Et si on pouvait trouver une autre source de carbone que le cyanure ?
Le
laboratoire de marquage au carbone 14 du
SCBM (DMTS) en collaboration avec le laboratoire
BioMaps (département
SHFJ) a mis au point une approche innovante pour contourner ces limites. Dans une étude publiée dans JACS, les chercheurs décrivent une méthode douce, rapide et versatile permettant de
transformer directement le dioxyde de carbone marqué (13C-CO₂,
14C-CO₂ ou
11C-CO₂) en
agents de cyanation électrophiles utilisables pour la synthèse de nitriles marqués (arènes, indoles, acides boroniques). Cette réaction se déroule à relativement
basse température et à
pression atmosphérique,
sans manipulation de cyanure, rendant la démarche bien plus sûre et accessible.

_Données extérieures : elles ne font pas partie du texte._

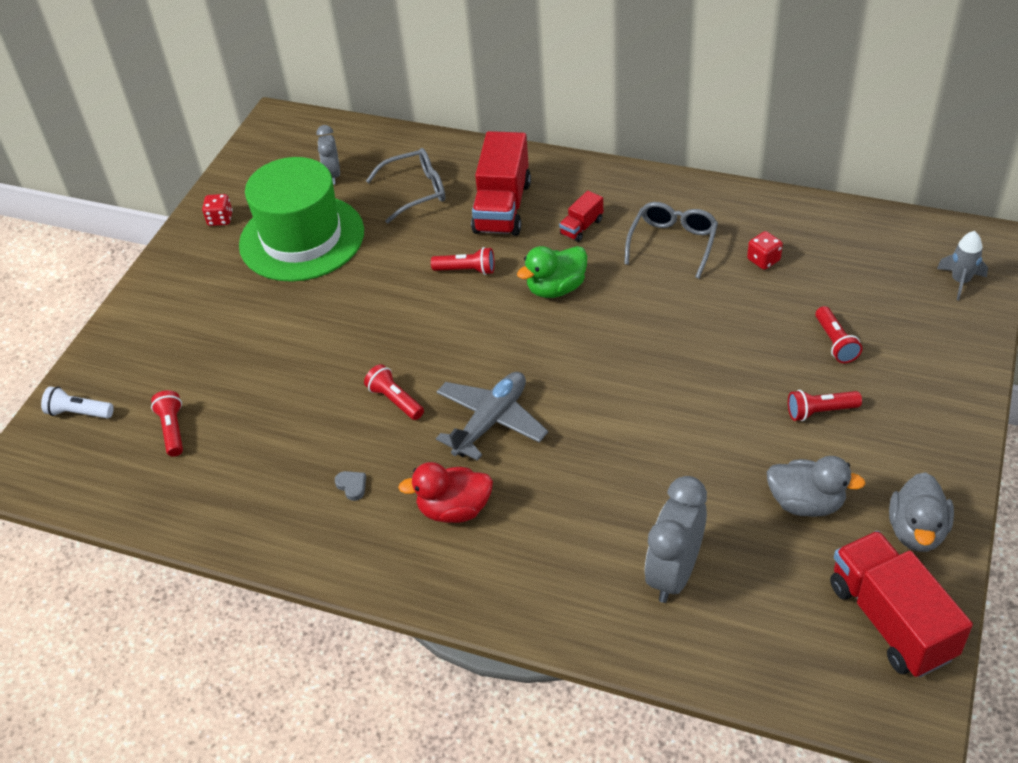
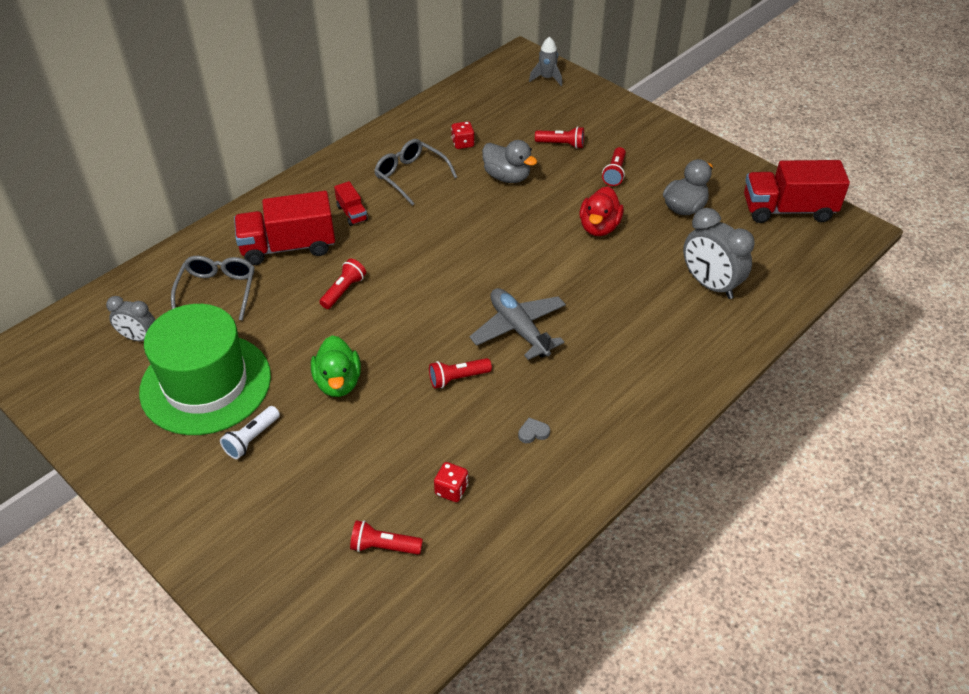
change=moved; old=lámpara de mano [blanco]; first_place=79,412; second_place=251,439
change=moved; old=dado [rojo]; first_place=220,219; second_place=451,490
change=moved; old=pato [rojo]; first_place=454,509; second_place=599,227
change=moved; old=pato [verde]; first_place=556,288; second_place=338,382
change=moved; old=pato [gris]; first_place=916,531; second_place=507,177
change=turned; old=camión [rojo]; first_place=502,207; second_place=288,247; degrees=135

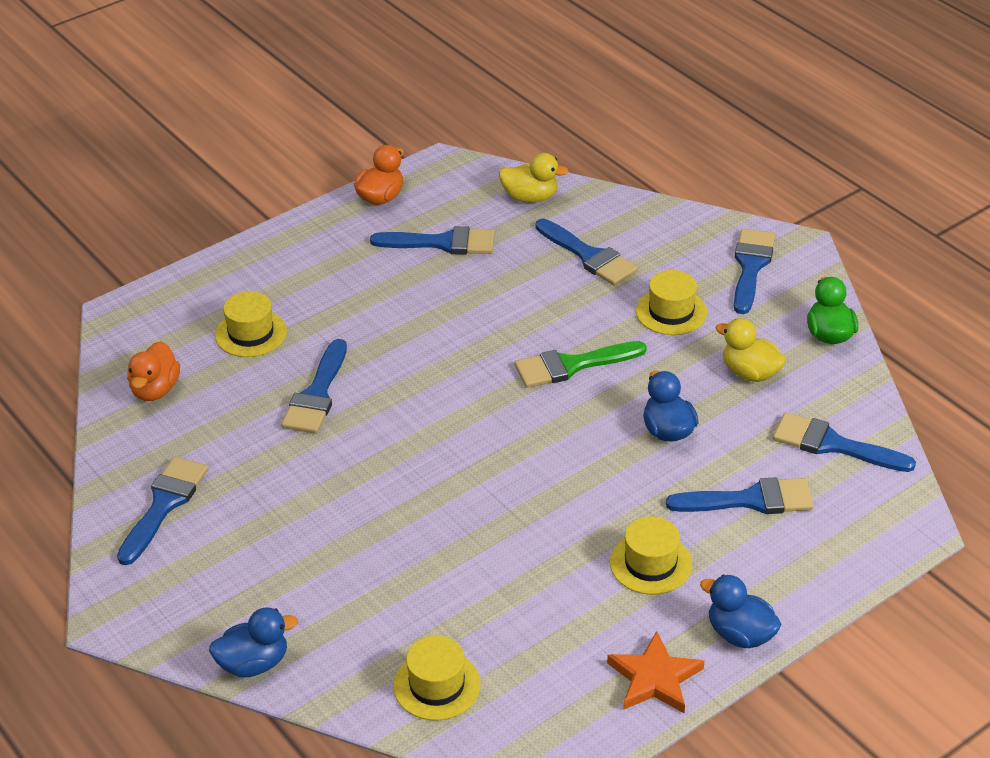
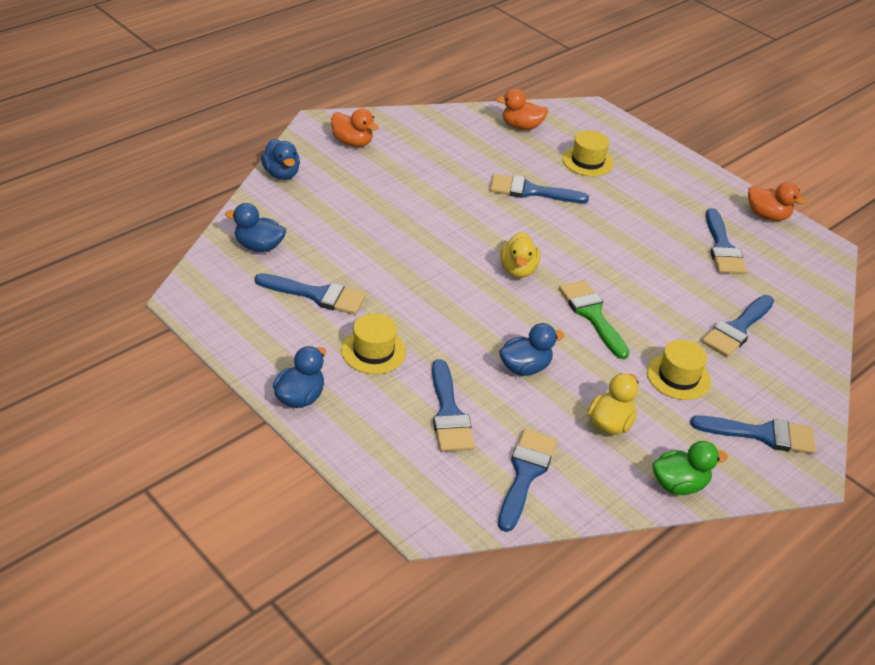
change=removed; old=estrella [naranja]; first_place=655,678
change=added; new=pato [naranja]; second_place=352,142
change=moved; old=pincel [azul]; first_place=164,504; second_place=317,295
change=moved; old=pato [amarillo]; first_place=530,197; second_place=518,270
change=replaced; old=sombrero [amarillo]; new=pato [azul]; first_place=437,685; second_place=258,246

Cette stratégie en deux étapes repose sur une
séquence Staudinger/Aza-Wittig (SAW)
pour convertir le CO₂ en urée marquée,
puis sur une
déshydratation douce pour obtenir les agents de cyanation électrophiles isotopiques qui, par des réactions catalytiques au rhodium ou au nickel, servent au marquage d'une large variété de molécules.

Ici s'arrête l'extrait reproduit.